The Bauer class representatives came from Tennessee, Florida, Georgia, and Texas. (Why they didn’t add Alabama, Arkansas, Kentucky, Louisiana, Mississippi, and South Carolina to represent the entire SEC, we don’t know.  In any event, it is certainly understandable why clever plaintiff lawyers might want to cobble together classes of aggrieved air-conditioner buyers who live in hot places.) The claims included breaches of warranties and violations of the various states’ deceptive trade practices acts.  The defendants were not incorporated in Tennessee, nor did they have a principal place of business there.  One of the defendants had a distribution/manufacturing facility in Tennessee.  So what, you say?  You are exactly right, as it turns out.  The defendants filed a motion to dismiss all claims brought by the non-Tennessee plaintiffs for lack of personal jurisdiction.  The defendants won that motion.  They also moved to dismiss the Tennessee plaintiff’s claims based on the statute of limitations.  The defendants won that motion, too.  But for today’s purposes, we are focusing on the jurisdictional argument.

Let’s start with the demarcation between general and specific jurisdiction.  Not to put too fine a point on it, but those Florida, Georgia, and Texas plaintiffs were litigation tourists.  Not that we blame them.  Nashville is a fine place to visit.  We hope those plaintiffs sipped a drink at Tootsy’s, took in some fine art at the Frist Center, and visited the Ryman Auditorium for a Grand Ole Opry show.  In the words of one of the all-time great residents of the Middle District of Tennessee, George Jones, those plaintiffs were making the “Grand Tour.”   But they are not necessarily permitted to file lawsuits as part of that Grand Tour.  Under Bauman, a corporation is subject to general personal jurisdiction (meaning it can be sued for just about anything, whether or not the alleged conduct or harm occurred in the forum state) only where it is “at home,” and that pretty much limits general jurisdiction to the place where a company was incorporated or its principal place of business.
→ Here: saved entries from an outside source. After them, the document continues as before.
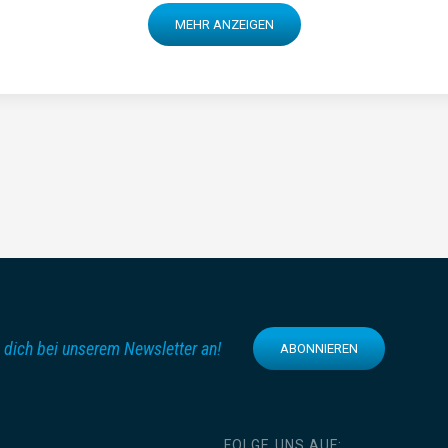
MEHR ANZEIGEN
 dich bei unserem Newsletter an!
ABONNIEREN
FOLGE UNS AUF: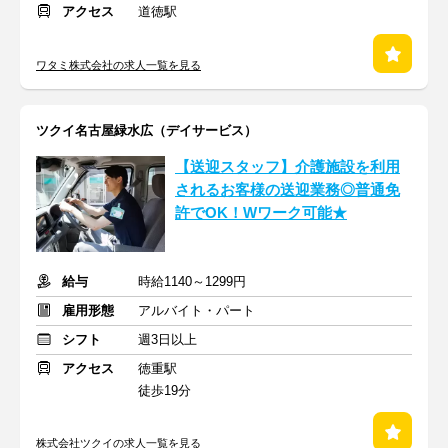
アクセス
道徳駅
ワタミ株式会社の求人一覧を見る
ツクイ名古屋緑水広（デイサービス）
【送迎スタッフ】介護施設を利用
されるお客様の送迎業務◎普通免
許でOK！Wワーク可能★
給与
時給1140～1299円
雇用形態
アルバイト・パート
シフト
週3日以上
アクセス
徳重駅
徒歩19分
株式会社ツクイの求人一覧を見る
In this case, neither of those places was Tennessee.   The plaintiffs pointed to the Tennessee distribution/manufacturing facility, as well as the “continuous and systematic contacts” by selling lots of products in Tennessee, but those arguments no longer cut it after Bauman.  The Bauer court ruled that there was no general jurisdiction over the defendants.
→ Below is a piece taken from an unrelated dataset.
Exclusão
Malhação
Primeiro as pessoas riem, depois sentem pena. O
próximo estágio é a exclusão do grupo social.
Now we’re onto specific jurisdiction.  That jurisdiction exists with respect to the folks who bought the HVAC units in Tennessee, but not anywhere else.  Sure, maybe a crazy court might conclude that there were lots of sales in Tennessee, and the circumstances of those sales were pretty similar to the sales in, say, Georgia – heck, maybe the advertising was identical – and, since we’re throwing this big old litigation party anyway, we might as well include out of state visitors.  But the Bauer case was not in California or Cook County, so it actually followed the law of personal jurisdiction.  Accordingly, the Bauer court concluded that there was no personal jurisdiction over the plaintiffs from Florida, Georgia, and Texas.  They must all go home, to places even hotter than Tennessee.  Meanwhile, that Tennessee plaintiff was, in the words of Mr. Jones, “Alone Again.”
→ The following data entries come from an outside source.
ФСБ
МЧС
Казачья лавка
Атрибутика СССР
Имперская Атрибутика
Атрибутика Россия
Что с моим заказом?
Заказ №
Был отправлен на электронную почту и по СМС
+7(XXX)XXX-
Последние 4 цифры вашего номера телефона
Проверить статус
Now what we wonder, and what the Bauer court does not address, is whether this sort of ruling signifies some difficulty in creating nationwide class actions.  It sure looks like out-of-state product liability named class representatives are goners under any rational personal jurisdiction analysis.  Can personal jurisdiction theories confine class actions to the forum state, or at least cabin the class somehow?  We don’t know.  It is certainly something to make plaintiff lawyers sweat.